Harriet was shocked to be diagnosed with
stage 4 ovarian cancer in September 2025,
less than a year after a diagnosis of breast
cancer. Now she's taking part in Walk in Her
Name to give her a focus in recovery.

---

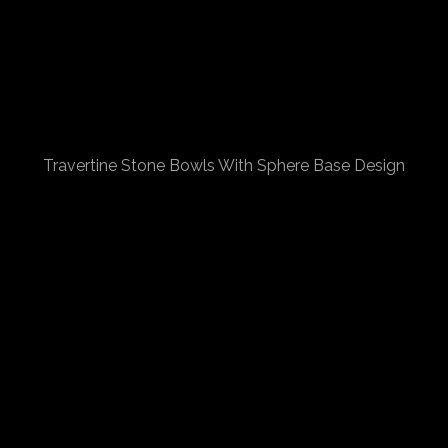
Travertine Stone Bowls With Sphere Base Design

==

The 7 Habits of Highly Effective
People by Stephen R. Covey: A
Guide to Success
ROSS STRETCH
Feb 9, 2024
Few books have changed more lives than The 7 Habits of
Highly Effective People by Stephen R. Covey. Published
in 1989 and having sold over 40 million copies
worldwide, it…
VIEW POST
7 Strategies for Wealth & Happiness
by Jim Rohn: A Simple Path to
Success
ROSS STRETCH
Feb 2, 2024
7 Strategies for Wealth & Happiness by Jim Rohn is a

Instructions to follow => Find each line in the records that contains the word "People", and copy those lines.

Exercise output =>
People by Stephen R. Covey: A
Highly Effective People by Stephen R. Covey. Published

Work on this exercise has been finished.